I contenuti della legge

La legge stabilisce innanzitutto che “l’acqua è un bene naturale e un diritto umano universale”. Da questo principio, che recepisce lo spirito dei referendum nazionali del 2011, discende che “tutte le acque superficiali e sotterranee sono pubbliche e non mercificabili”.

La gestione del servizio idrico integrato “deve essere svolta senza finalità lucrative e ha come obiettivo il pareggio di bilancio, persegue finalità di carattere sociale e ambientale”. Vengono aboliti i vecchi “Ato”, Ambiti territoriali ottimali: la gestione dell’acqua dovrà avvenire nel bacino idrografico. La gestione dovrà avvenire in base a un preciso bilancio idrico che dovrà assicurare “l’equilibrio tra prelievi e capacità naturale di ricostituzione del patrimonio idrico” e dovrà essere aggiornato con cadenza almeno quinquennale. Ogni anno le autorità di bacino dovranno predisporre “un report sulle perdite idriche nelle reti di distribuzione”.

Gli ambiti di bacino idrografico dovranno essere individuati dalla Regione entro sei mesi dall’entrata in vigore della legge, attraverso un nuovo provvedimento legislativo. Ciascun ambito sarà “governato” da un’autorità di bacino, a cui partecipano gli enti locali corrispondenti per territorio. I delegati degli enti locali partecipano alle “assemblee decisionali di bacino” con vincolo di mandato. La gestione del servizio idrico dovrà avvenire in maniera integrata: “Le opere di captazione, gli acquedotti, le fognature, gli impianti di depurazione e le altre infrastrutture e dotazioni patrimoniali afferenti al servizio idrico integrato – si legge all’articolo 6 – sono di proprietà degli enti locali e sono assoggettati al regime proprio del demanio pubblico”.

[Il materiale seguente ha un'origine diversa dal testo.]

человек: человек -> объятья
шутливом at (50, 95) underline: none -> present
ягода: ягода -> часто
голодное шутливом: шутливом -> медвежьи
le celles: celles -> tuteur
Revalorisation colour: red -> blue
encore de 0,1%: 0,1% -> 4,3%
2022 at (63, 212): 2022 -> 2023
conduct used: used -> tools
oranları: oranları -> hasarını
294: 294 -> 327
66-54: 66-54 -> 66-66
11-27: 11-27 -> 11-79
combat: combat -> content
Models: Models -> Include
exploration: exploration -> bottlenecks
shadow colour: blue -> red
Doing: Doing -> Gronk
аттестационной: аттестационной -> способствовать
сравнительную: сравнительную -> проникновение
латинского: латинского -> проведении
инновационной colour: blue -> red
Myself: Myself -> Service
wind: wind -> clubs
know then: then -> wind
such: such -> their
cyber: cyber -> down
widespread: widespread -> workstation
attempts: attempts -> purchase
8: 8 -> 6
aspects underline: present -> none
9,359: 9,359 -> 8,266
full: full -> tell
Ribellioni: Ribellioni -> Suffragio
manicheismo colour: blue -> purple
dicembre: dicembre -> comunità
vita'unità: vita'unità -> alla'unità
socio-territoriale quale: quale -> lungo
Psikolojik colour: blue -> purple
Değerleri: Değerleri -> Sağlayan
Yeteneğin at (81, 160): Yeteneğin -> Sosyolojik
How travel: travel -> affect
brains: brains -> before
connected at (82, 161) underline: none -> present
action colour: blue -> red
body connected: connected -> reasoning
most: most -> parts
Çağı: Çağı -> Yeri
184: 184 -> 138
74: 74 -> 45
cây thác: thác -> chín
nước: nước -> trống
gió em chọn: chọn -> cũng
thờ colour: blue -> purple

Sono costituiti due fondi: il primo destinato alla “ripubblicizzazione”  di cui possono beneficiare gli enti locali che vogliono tornare a gestire il servizio “subentrando a società di capitale”. Tale fondo sarà finanziato nel triennio 2014-2016 da un apposito capitolo di bilancio. Il secondo, avrà carattere di “solidarietà internazionale”, “al fine di concorrere ad assicurare l’accesso all’acqua potabile a tutti gli abitanti del pianeta” e sarà destinato a progetti cooperativi, escludendo ogni forma di profitto privato.